Sharif didn’t specify working days of the week and the government was likely to issue a notification in this regard.

He said a decrease of 50 percent was being made in fuel allocation for government vehicles immediately for the next two months, but they would not include ambulances and public buses.

“Cabinet members, advisers and special assistants will not draw salaries for the next two months, 25 percent salaries of parliamentarians are being deducted, two-day salaries of Grade 20 and above officers, or those who are paid Rs300,000 ($1,067) a month, are being deducted for public relief,” he said.

Similarly, there will be 20 percent reduction in public department expenses and a complete ban on the purchase of cars, furniture, air conditioners and other goods, according to the prime minister.

Foreign trips of ministers and other government officials will also be banned along with government dinners and iftar buffets, while teleconferences and online meetings will be given priority.

“All schools will be off for two weeks, starting from the end of this week, and all higher education institutions should immediately begin online classes,” he said.

Sharif’s comments were aired hours after Pakistani authorities said the country had “comfortable levels” of petroleum stocks and the supply chains were functioning smoothly, despite intensifying Middle East conflict.

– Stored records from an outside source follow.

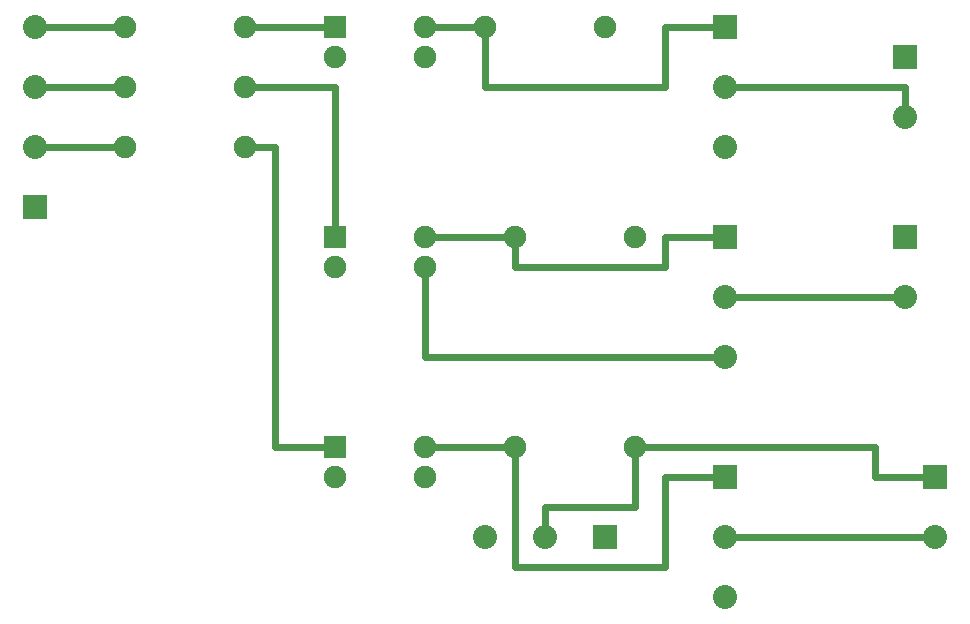
<source format=gtl>
G04 MADE WITH FRITZING*
G04 WWW.FRITZING.ORG*
G04 DOUBLE SIDED*
G04 HOLES PLATED*
G04 CONTOUR ON CENTER OF CONTOUR VECTOR*
%ASAXBY*%
%FSLAX23Y23*%
%MOIN*%
%OFA0B0*%
%SFA1.0B1.0*%
%ADD10C,0.075000*%
%ADD11C,0.080000*%
%ADD12R,0.075000X0.075000*%
%ADD13R,0.080000X0.080000*%
%ADD14R,0.079986X0.080000*%
%ADD15C,0.024000*%
%LNCOPPER1*%
G90*
G70*
G54D10*
X1186Y2040D03*
X1486Y2040D03*
X1186Y1940D03*
X1486Y1940D03*
X1186Y1340D03*
X1486Y1340D03*
X1186Y1240D03*
X1486Y1240D03*
X1186Y640D03*
X1486Y640D03*
X1186Y540D03*
X1486Y540D03*
X486Y2040D03*
X886Y2040D03*
X486Y1840D03*
X886Y1840D03*
X486Y1640D03*
X886Y1640D03*
G54D11*
X186Y1640D03*
X186Y1840D03*
X186Y2040D03*
X186Y1440D03*
X1886Y340D03*
X1686Y340D03*
X2086Y340D03*
X3086Y1340D03*
X3086Y1140D03*
X3186Y540D03*
X3186Y340D03*
X3086Y1940D03*
X3086Y1740D03*
X2486Y1840D03*
X2486Y1640D03*
X2486Y2040D03*
X2486Y1140D03*
X2486Y940D03*
X2486Y1340D03*
X2486Y340D03*
X2486Y140D03*
X2486Y540D03*
G54D10*
X1686Y2040D03*
X2086Y2040D03*
X1786Y1340D03*
X2186Y1340D03*
X1786Y640D03*
X2186Y640D03*
G54D12*
X1186Y2040D03*
X1186Y1340D03*
X1186Y640D03*
G54D13*
X186Y1440D03*
X2086Y340D03*
G54D14*
X3086Y1340D03*
X3186Y540D03*
X3086Y1940D03*
G54D13*
X2486Y2040D03*
X2486Y1340D03*
X2486Y540D03*
G54D15*
X217Y1640D02*
X458Y1640D01*
D02*
X217Y2040D02*
X458Y2040D01*
D02*
X217Y1840D02*
X458Y1840D01*
D02*
X1158Y2040D02*
X915Y2040D01*
D02*
X1658Y2040D02*
X1515Y2040D01*
D02*
X3055Y1140D02*
X2517Y1140D01*
D02*
X3155Y340D02*
X2517Y340D01*
D02*
X3086Y1771D02*
X3085Y1841D01*
D02*
X3085Y1841D02*
X2517Y1840D01*
D02*
X1758Y640D02*
X1515Y640D01*
D02*
X986Y1641D02*
X915Y1640D01*
D02*
X986Y640D02*
X986Y1641D01*
D02*
X1158Y640D02*
X986Y640D01*
D02*
X1187Y1841D02*
X915Y1840D01*
D02*
X1186Y1368D02*
X1187Y1841D01*
D02*
X1758Y1340D02*
X1515Y1340D01*
D02*
X1887Y439D02*
X1886Y371D01*
D02*
X2186Y611D02*
X2185Y439D01*
D02*
X2185Y439D02*
X1887Y439D01*
D02*
X1786Y241D02*
X2285Y241D01*
D02*
X2285Y241D02*
X2285Y539D01*
D02*
X1786Y611D02*
X1786Y241D01*
D02*
X2285Y539D02*
X2455Y540D01*
D02*
X2215Y640D02*
X2985Y640D01*
D02*
X2985Y640D02*
X2985Y539D01*
D02*
X2985Y539D02*
X3155Y540D01*
D02*
X2285Y1239D02*
X2285Y1339D01*
D02*
X2285Y1339D02*
X2455Y1340D01*
D02*
X1786Y1239D02*
X2285Y1239D01*
D02*
X1786Y1311D02*
X1786Y1239D01*
D02*
X1485Y941D02*
X2285Y941D01*
D02*
X1486Y1211D02*
X1485Y941D01*
D02*
X2285Y941D02*
X2455Y940D01*
D02*
X1686Y1841D02*
X2285Y1841D01*
D02*
X2285Y1841D02*
X2285Y2039D01*
D02*
X1686Y2011D02*
X1686Y1841D01*
D02*
X2285Y2039D02*
X2455Y2040D01*
G04 End of Copper1*
M02*
</source>
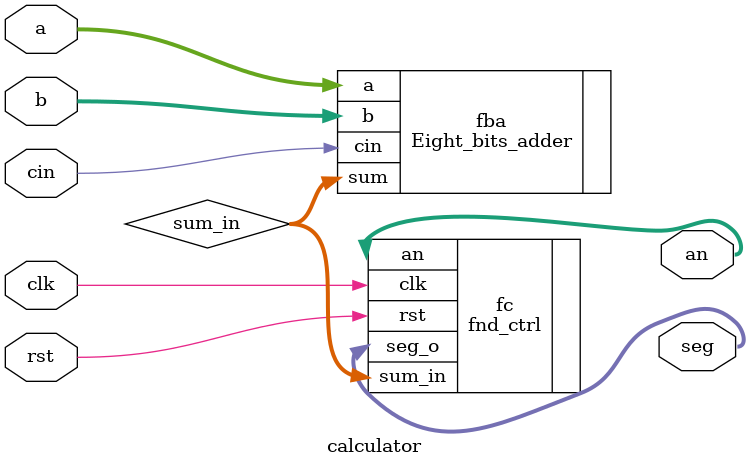
<source format=v>
module calculator(
                    input [7:0] a,
                    input [7:0] b,
                    input cin,
                    input clk,
                    input rst,
                    output [7:0] seg,
                    output [3:0] an
                );

    wire [8:0] sum_in;

    Eight_bits_adder fba(
                        .a(a),
                        .b(b),
                        .cin(cin),
                        .sum(sum_in)
                    );

    fnd_ctrl fc(
                .clk(clk),
                .rst(rst),
                .sum_in(sum_in),
                .seg_o(seg),
                .an(an)
            );

endmodule
</source>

Petroleum Minister Ali Pervaiz Malik said three oil shipments were due to reach Pakistan this week, state media reported.

Meanwhile, Pakistan Navy (PN) launched ‘Operation Muhafiz-ul-Bahr’ to safeguard national energy shipments, the Pakistani military said on Monday, amid disruptions to critical sea lanes due to the conflict.

The navy is conducting escort operations in close coordination with the Pakistan National Shipping Corporation (PNSC), according to the Inter-Services Public Relations (ISPR), the military’s media wing. It is fully cognizant of the prevailing maritime situation and is actively monitoring and controlling the movement of merchant vessels to ensure their safe and secure transit.

“With approximately 90 percent of Pakistan’s trade conducted via sea, the operation aims to ensure that vital sea routes remain safe, secure, and uninterrupted,” the ISPR said on Monday. “Currently, PN ships are escorting 2 x Merchant Vessels, one of which is scheduled to arrive Karachi today.”